Любой сегодняшний психолог сказал бы, что ему срочно нужна была разрядка, перемена обстановки, которая позволила бы расслабиться. Да он и сам чувствовал острую необходимость наконец-то почувствовать себя полностью своим среди своих, попасть к родным и там хоть какое-то время пожить не рассудком, а сердцем.

Я не хочу останавливаться на участии его в подавлении восстания лионских ткачей. Во-первых, там ничего особенного не происходило, во-вторых, эти подробности его службы описаны у биографов (вплоть до нюансов – у кого жил и почему переехал). Также, как и его попытки писать самому, анализ которых (как мне кажется) лучше всего проведен А. З. Манфредом.

По дороге домой он заехал в Экс, не столько, чтобы навестить Феша и увидеться с Люсьеном, сколько в попытке договориться с директором семинарии Амьеном на предмет зачисления в нее брата Луи. Но, увы, блат для их семьи уже закончился, и у молодого офицера остался только неприятный осадок от этого визита. Для директора он уже был «никто».

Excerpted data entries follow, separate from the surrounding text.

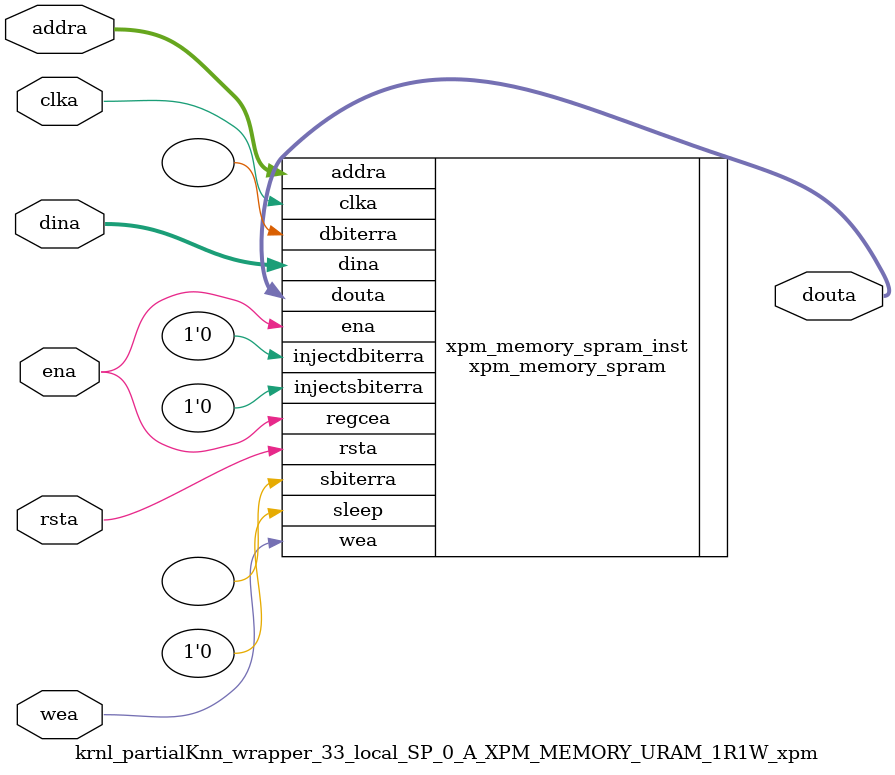
<source format=v>
`timescale 1 ns / 1 ps
module krnl_partialKnn_wrapper_33_local_SP_0_A_XPM_MEMORY_URAM_1R1W_xpm # (
  // Common module parameters
  parameter integer                 MEMORY_SIZE        = 524288,
  parameter                         MEMORY_PRIMITIVE   = "ultra",
  parameter                         ECC_MODE           = "no_ecc",
  parameter                         MEMORY_INIT_FILE   = "none",
  parameter                         WAKEUP_TIME        = "disable_sleep",
  parameter integer                 MESSAGE_CONTROL    = 0,
  // Port A module parameters
  parameter integer                 WRITE_DATA_WIDTH_A = 256,
  parameter integer                 READ_DATA_WIDTH_A  = WRITE_DATA_WIDTH_A,
  parameter integer                 BYTE_WRITE_WIDTH_A = WRITE_DATA_WIDTH_A,
  parameter integer                 ADDR_WIDTH_A       = 11,
  parameter                         READ_RESET_VALUE_A = "0",
  parameter integer                 READ_LATENCY_A     = 1,
  parameter                         WRITE_MODE_A       = "read_first"
) (
  // Port A module ports
  input  wire                                               clka,
  input  wire                                               rsta,
  input  wire                                               ena,
  input  wire [(WRITE_DATA_WIDTH_A/BYTE_WRITE_WIDTH_A)-1:0] wea,
  input  wire [ADDR_WIDTH_A-1:0]                            addra,
  input  wire [WRITE_DATA_WIDTH_A-1:0]                      dina,
  output wire [READ_DATA_WIDTH_A-1:0]                       douta
);
// Set parameter values and connect ports to instantiate an XPM_MEMORY single port RAM configuration
xpm_memory_spram # (
  // Common module parameters
  .MEMORY_SIZE        (MEMORY_SIZE),   //positive integer
  .MEMORY_PRIMITIVE   (MEMORY_PRIMITIVE),      //string; "auto", "distributed", "block" or "ultra";
  .ECC_MODE           (ECC_MODE),      //do not change
  .MEMORY_INIT_FILE   (MEMORY_INIT_FILE), //string; "none" or "<filename>.mem" 
  .MEMORY_INIT_PARAM  (""), //string;
  .WAKEUP_TIME        (WAKEUP_TIME),      //string; "disable_sleep" or "use_sleep_pin"
  .MESSAGE_CONTROL    (MESSAGE_CONTROL),      //do not change
  // Port A module parameters
  .WRITE_DATA_WIDTH_A (WRITE_DATA_WIDTH_A),     //positive integer
  .READ_DATA_WIDTH_A  (READ_DATA_WIDTH_A),     //positive integer
  .BYTE_WRITE_WIDTH_A (BYTE_WRITE_WIDTH_A),     //integer; 8, 9, or WRITE_DATA_WIDTH_A value
  .ADDR_WIDTH_A       (ADDR_WIDTH_A),      //positive integer
  .READ_RESET_VALUE_A (READ_RESET_VALUE_A),  //string
  .READ_LATENCY_A     (READ_LATENCY_A),      //non-negative integer
  .WRITE_MODE_A       (WRITE_MODE_A)       //string; "write_first", "read_first", "no_change"
) xpm_memory_spram_inst (
  // Common module ports
  .sleep          (1'b0),  //do not change
  // Port A module ports
  .clka           (clka),
  .rsta           (rsta),
  .ena            (ena),
  .regcea         (ena),
  .wea            (wea),
  .addra          (addra),
  .dina           (dina),
  .injectsbiterra (1'b0),  //do not change
  .injectdbiterra (1'b0),  //do not change
  .douta          (douta),
  .sbiterra       (),      //do not change
  .dbiterra       ()       //do not change
);
endmodule
</source>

22Прямо сценки из моей стажировки во Франции. Сэкономишь на питании и транспорте (иными словами – не ешь в кафе, как все сотрудники, и пешком добираешься до института – 6 км туда и столько же обратно) и раз в месяц забегаешь в филателию или букинист. И в них есть столько всего интересного, что муки выбора просто на части разрывают. Но тем, кто страстью коллекционера не заражен, этого не понять.
23Дважды за годы службы целомудренно влюблялся. Первый раз в cвою сверстницу, дочку самой «светской львицы» Валанса. Вот когда пришлось ему все-таки нарушить свои принципы и начать «выходы» в общество. Влюбляясь, сразу же начиная строить самые серьезные планы «на всю оставшуюся жизнь». Опять его романтическая и мечтательная душа вырывалась наружу. Но родители избранниц достаточно быстро, но решительно давали ему понять, что никак он не подходил на роль «достойного» жениха для их дочек. И хотя потом он реально переживал, вспоминая, как на тайном утреннем свидании они вдвоем с Каролиной лакомились вишнями в саду (не более того), или свои трепетные ухаживания и касания руки хорошенькой Луизы-Аделаиды, но пришлось ему довольствоваться только воспоминаниями. И продолжать любить только Корсику. Но даже став Императором, свои чувства первой любви Наполеон не забыл и семьи своих избранниц одаривал и титулами, и почестями. А мужа Аделаиды вообще назначил министром внутренних дел.